You have a bug in the software. The engineer fixes it and it passes testing. Now, how long until your customer gets this bug fix? At your regular release cadence? Or quicker, maybe a hotfix. Hot fixes cost time and usually delay your next regularly scheduled release. For the same example, but this time continuous delivery. The engineer fixes it and it passes quality gates and finally it is deployed to production and available for your customer to enjoy. The whole process of customer sees bug, reports bug, support reviews bug, engineering reviews bug, engineering fixes bug, customer is happy gets streamlined. We all know the longer the customer waits, the less important the customer feels.


There are a few reasons why this is difficult. First, you need a CD (Continuous delivery) pipeline that works. Second, you (this is the everyone "you") must be willing to adapt to this sort of flow. On top of that, you need to define your work in such a way that your customers get value out of each item you do because each thing is a deployment/release to customers. The world you are in now thinks of deployments to production as a big milestone or are large effort. The smaller the change made, the smaller the risk to the customers.

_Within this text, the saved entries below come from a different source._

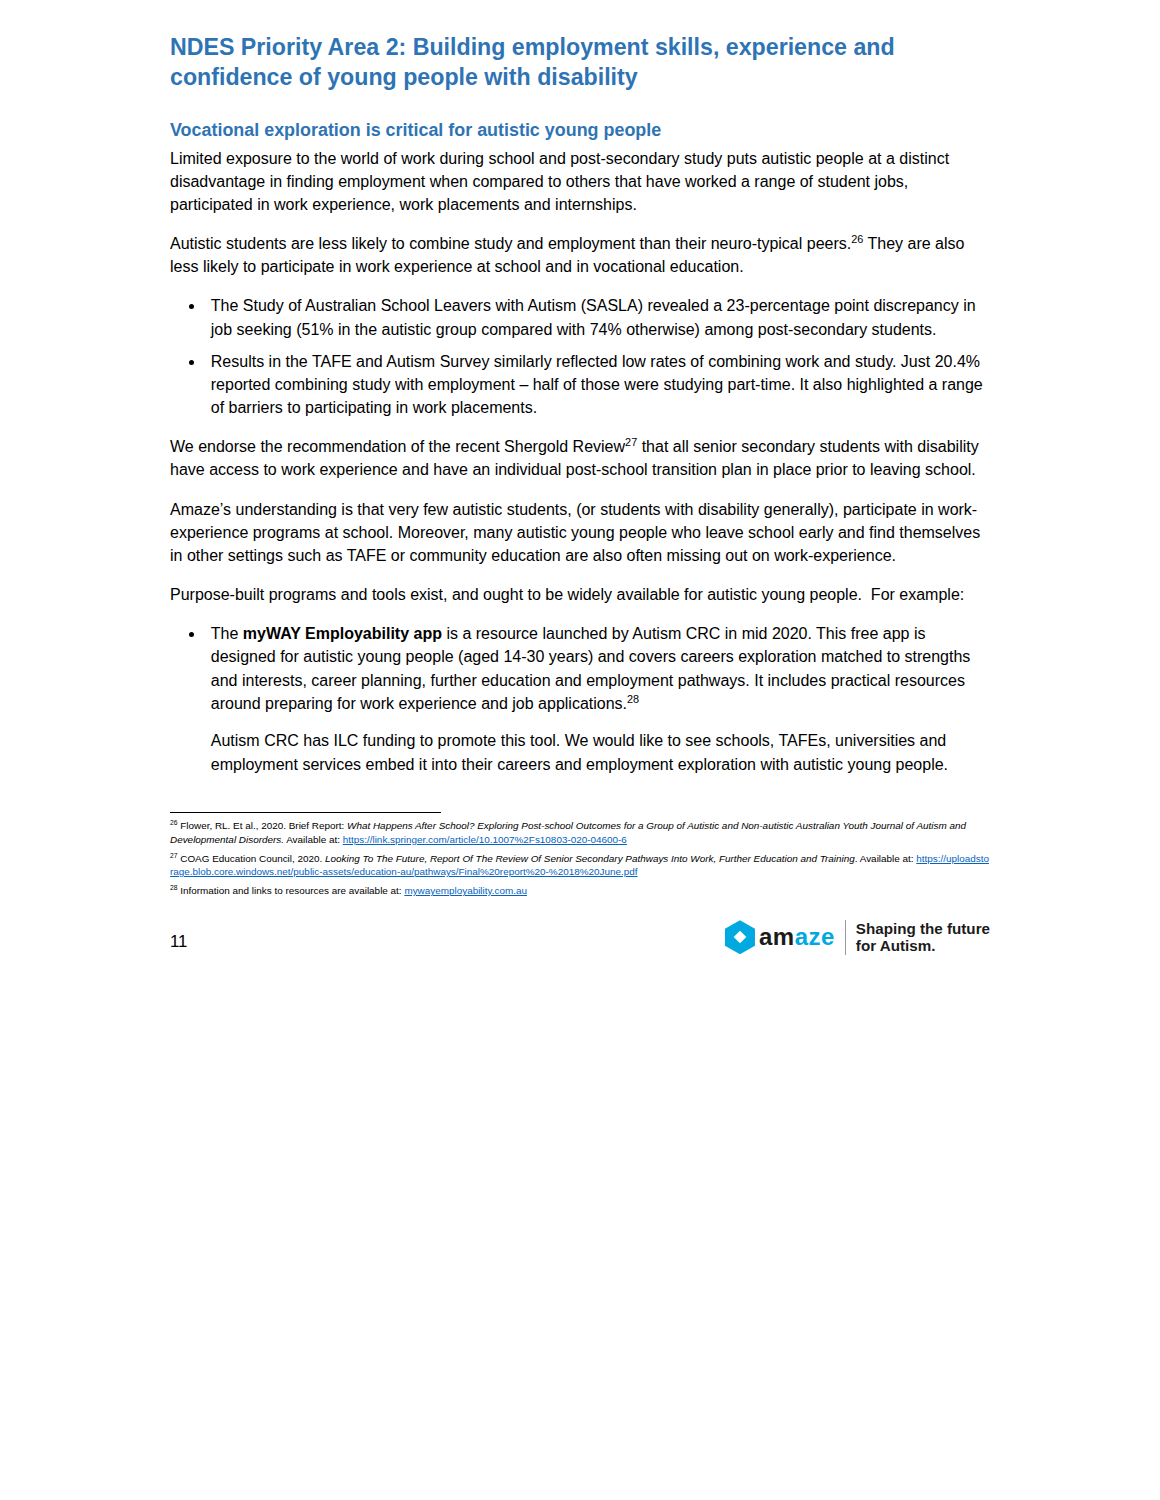NDES Priority Area 2: Building employment skills, experience and confidence of young people with disability
Vocational exploration is critical for autistic young people
Limited exposure to the world of work during school and post-secondary study puts autistic people at a distinct disadvantage in finding employment when compared to others that have worked a range of student jobs, participated in work experience, work placements and internships.
Autistic students are less likely to combine study and employment than their neuro-typical peers.26 They are also less likely to participate in work experience at school and in vocational education.
The Study of Australian School Leavers with Autism (SASLA) revealed a 23-percentage point discrepancy in job seeking (51% in the autistic group compared with 74% otherwise) among post-secondary students.
Results in the TAFE and Autism Survey similarly reflected low rates of combining work and study. Just 20.4% reported combining study with employment – half of those were studying part-time. It also highlighted a range of barriers to participating in work placements.
We endorse the recommendation of the recent Shergold Review27 that all senior secondary students with disability have access to work experience and have an individual post-school transition plan in place prior to leaving school.
Amaze’s understanding is that very few autistic students, (or students with disability generally), participate in work-experience programs at school. Moreover, many autistic young people who leave school early and find themselves in other settings such as TAFE or community education are also often missing out on work-experience.
Purpose-built programs and tools exist, and ought to be widely available for autistic young people. For example:
The myWAY Employability app is a resource launched by Autism CRC in mid 2020. This free app is designed for autistic young people (aged 14-30 years) and covers careers exploration matched to strengths and interests, career planning, further education and employment pathways. It includes practical resources around preparing for work experience and job applications.28
Autism CRC has ILC funding to promote this tool. We would like to see schools, TAFEs, universities and employment services embed it into their careers and employment exploration with autistic young people.
26 Flower, RL. Et al., 2020. Brief Report: What Happens After School? Exploring Post-school Outcomes for a Group of Autistic and Non-autistic Australian Youth Journal of Autism and Developmental Disorders. Available at: https://link.springer.com/article/10.1007%2Fs10803-020-04600-6
27 COAG Education Council, 2020. Looking To The Future, Report Of The Review Of Senior Secondary Pathways Into Work, Further Education and Training. Available at: https://uploadstorage.blob.core.windows.net/public-assets/education-au/pathways/Final%20report%20-%2018%20June.pdf
28 Information and links to resources are available at: mywayemployability.com.au
11
amaze
Shaping the future
for Autism.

If you follow that line of thinking, then the more deployments to production the better.


How do we change our whole organization from large delivery to continuous value delivery? A lot of work. It will take changing a lot of habits and minds. The benefits will be worth cost of change. Like any other journey it starts with one step at a time. Start with your engineering processes. What are the manual steps for every release? You need your CD pipeline to be automated. Define each step until every release is a click of a button. Next, define all of your gates. What specific things must be checked/signed off to get code to production. Automate what you can and what you can't you need to tie into the CD pipeline. If there is a manual review sign off, that is fine. Make sure the notification that something needs to be reviewed is automated. Make sure the person has a button that clears the gate and the delivery moved to the next step. Engineers love automating things, so this should be easy to get buy in.


The hard part is that you have to get everyone else on board (Product, Support, Sales, Marketing, etc.). Support will be scared until you showcase how smooth the deployments go. Sales, they only care that new features are ready for selling and bugs are not preventing deals from closing. I bet they don't care much. Marketing does care about planning, this is going to take some buy in. Product does want things as soon as possible, but they want to control when something is ready (mostly for features). The perspectives of Product and Marketing teams is why I talk about deployment vs release. For items that Marketing or Product deem to be larger, we use modern practices of feature flags. The items are in production but hiding behind a flag. They can be turned on at any time.


The hardest part down your path to true Continuous Delivery is changing how you define work. You must move from a list of everything needed to deliver a feature to each item stands a unit of value for the customer. This goes into how you do User Stories and scrum practices (if that is your SDLC). Product and Engineering must define a value that is delivered by each item. And everyone must agree if things are hiding behind flags or just default being delivered. This part takes a lot of learning. But if you can make it through this journey your customers will be continually getting more value delivered. They will not be waiting for your next regularly scheduled delivery.